--- RECORDS SHOWN Enclosed Below ---

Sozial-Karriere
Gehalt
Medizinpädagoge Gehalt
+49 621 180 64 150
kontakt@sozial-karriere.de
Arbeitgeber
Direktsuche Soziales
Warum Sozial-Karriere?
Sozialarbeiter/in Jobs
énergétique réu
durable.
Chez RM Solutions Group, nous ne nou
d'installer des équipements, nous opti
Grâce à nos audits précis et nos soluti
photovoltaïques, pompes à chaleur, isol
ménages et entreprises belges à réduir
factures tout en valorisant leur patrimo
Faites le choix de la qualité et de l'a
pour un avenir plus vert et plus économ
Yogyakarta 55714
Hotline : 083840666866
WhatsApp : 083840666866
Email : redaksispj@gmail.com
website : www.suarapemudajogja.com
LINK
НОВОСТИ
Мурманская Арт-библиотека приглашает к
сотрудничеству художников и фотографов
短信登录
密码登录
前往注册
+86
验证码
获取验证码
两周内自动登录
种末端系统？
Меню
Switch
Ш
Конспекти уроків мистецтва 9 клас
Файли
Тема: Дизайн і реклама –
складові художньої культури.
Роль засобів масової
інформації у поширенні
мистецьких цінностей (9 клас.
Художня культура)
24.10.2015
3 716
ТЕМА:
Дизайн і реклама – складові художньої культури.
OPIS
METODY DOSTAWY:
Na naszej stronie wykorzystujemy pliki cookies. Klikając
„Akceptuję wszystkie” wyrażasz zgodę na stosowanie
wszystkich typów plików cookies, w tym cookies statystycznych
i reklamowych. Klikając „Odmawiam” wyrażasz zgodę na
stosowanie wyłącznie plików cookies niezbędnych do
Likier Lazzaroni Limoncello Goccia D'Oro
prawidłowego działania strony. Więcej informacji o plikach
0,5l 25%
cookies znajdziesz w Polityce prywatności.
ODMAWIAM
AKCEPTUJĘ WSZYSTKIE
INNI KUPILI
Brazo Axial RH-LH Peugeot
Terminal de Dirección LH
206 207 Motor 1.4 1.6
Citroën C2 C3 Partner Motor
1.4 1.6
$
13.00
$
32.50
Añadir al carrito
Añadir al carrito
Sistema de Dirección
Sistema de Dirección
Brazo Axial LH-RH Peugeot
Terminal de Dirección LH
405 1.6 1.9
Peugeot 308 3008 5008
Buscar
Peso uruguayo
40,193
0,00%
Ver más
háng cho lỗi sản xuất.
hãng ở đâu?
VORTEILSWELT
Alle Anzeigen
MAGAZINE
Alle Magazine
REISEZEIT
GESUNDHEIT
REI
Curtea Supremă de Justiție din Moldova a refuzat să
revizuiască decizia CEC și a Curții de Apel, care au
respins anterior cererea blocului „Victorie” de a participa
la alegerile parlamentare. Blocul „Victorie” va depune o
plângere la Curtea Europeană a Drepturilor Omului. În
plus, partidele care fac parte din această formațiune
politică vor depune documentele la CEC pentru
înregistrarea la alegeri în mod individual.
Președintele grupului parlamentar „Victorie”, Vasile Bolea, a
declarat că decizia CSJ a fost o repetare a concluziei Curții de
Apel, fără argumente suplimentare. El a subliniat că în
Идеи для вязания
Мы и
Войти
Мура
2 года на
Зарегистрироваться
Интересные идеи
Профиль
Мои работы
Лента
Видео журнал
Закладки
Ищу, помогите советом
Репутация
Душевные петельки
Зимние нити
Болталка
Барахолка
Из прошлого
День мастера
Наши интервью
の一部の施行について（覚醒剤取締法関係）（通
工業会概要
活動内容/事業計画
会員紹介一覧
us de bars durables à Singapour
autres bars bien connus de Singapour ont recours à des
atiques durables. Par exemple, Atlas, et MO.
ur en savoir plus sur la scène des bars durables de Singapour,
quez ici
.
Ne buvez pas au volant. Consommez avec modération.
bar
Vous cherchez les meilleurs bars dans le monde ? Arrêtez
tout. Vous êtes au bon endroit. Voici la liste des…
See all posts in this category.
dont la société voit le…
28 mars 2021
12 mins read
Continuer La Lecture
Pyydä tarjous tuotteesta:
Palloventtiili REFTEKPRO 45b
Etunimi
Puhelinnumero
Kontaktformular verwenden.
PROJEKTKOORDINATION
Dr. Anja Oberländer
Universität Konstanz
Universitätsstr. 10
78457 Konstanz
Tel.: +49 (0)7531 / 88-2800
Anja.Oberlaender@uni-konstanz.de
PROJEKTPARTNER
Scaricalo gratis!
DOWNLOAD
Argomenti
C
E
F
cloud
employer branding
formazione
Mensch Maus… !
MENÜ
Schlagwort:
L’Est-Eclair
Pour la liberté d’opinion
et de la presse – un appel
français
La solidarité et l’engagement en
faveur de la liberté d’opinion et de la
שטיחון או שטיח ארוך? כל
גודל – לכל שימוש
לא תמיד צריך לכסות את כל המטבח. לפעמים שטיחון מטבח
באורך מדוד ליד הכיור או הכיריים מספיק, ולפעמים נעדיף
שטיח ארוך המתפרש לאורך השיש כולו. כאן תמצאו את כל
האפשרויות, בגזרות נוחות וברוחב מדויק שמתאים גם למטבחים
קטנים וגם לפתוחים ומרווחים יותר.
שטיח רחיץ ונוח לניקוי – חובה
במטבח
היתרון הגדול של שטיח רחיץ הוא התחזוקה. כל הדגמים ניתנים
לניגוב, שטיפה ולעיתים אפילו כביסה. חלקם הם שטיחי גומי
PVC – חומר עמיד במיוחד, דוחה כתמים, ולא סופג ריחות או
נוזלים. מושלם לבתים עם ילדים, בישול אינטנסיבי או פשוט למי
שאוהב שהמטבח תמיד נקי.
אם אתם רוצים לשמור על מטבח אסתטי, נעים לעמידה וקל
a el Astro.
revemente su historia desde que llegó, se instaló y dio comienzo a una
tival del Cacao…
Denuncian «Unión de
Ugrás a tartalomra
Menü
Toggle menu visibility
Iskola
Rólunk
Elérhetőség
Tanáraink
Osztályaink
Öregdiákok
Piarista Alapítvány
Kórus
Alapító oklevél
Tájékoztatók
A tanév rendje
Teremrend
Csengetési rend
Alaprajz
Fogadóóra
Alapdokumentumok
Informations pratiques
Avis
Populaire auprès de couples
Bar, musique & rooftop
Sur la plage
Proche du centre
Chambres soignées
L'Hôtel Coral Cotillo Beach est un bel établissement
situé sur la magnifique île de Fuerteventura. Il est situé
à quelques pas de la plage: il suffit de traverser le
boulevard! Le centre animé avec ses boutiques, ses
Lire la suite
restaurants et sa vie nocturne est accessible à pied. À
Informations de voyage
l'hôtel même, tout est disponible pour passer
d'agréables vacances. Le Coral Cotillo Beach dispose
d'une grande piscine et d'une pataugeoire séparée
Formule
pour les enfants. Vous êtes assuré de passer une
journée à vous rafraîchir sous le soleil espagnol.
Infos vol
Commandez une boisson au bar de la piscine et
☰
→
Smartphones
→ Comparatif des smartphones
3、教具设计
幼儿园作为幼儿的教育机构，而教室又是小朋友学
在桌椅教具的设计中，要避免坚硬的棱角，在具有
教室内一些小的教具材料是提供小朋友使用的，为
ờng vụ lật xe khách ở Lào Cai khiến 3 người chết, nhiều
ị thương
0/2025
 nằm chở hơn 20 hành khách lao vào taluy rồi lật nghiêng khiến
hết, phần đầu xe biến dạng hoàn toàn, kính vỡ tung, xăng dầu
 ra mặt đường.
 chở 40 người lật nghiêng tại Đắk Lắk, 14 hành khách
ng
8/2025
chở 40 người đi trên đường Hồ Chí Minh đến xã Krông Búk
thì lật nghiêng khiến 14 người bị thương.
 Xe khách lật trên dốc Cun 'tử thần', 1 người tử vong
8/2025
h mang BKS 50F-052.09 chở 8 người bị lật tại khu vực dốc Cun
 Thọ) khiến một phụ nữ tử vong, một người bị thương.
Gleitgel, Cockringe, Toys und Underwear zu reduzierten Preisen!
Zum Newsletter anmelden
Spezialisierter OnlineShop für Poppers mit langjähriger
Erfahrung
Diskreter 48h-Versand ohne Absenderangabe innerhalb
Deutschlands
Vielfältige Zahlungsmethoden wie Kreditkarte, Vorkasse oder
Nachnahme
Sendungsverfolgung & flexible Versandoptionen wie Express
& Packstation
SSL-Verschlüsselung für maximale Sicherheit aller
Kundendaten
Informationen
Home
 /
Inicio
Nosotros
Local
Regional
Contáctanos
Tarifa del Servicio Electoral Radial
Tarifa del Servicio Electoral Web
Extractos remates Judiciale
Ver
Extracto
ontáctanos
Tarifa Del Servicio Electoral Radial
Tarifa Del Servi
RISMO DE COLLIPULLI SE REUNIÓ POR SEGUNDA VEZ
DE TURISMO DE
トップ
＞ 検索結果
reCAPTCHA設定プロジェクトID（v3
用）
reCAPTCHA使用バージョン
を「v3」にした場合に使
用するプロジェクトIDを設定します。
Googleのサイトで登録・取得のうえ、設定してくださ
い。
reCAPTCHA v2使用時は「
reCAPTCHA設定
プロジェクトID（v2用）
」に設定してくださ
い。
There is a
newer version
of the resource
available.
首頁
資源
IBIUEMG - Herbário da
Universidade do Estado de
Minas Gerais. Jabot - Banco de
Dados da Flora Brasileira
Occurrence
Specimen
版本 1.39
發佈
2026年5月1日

--- End of Enclosed RECORDS SHOWN ---

→ PROBLEM STATEMENT: For the material above, the answer must be only the number of lines holding the word "Axial".

→ OUTPUT OF THE EXERCISE: 2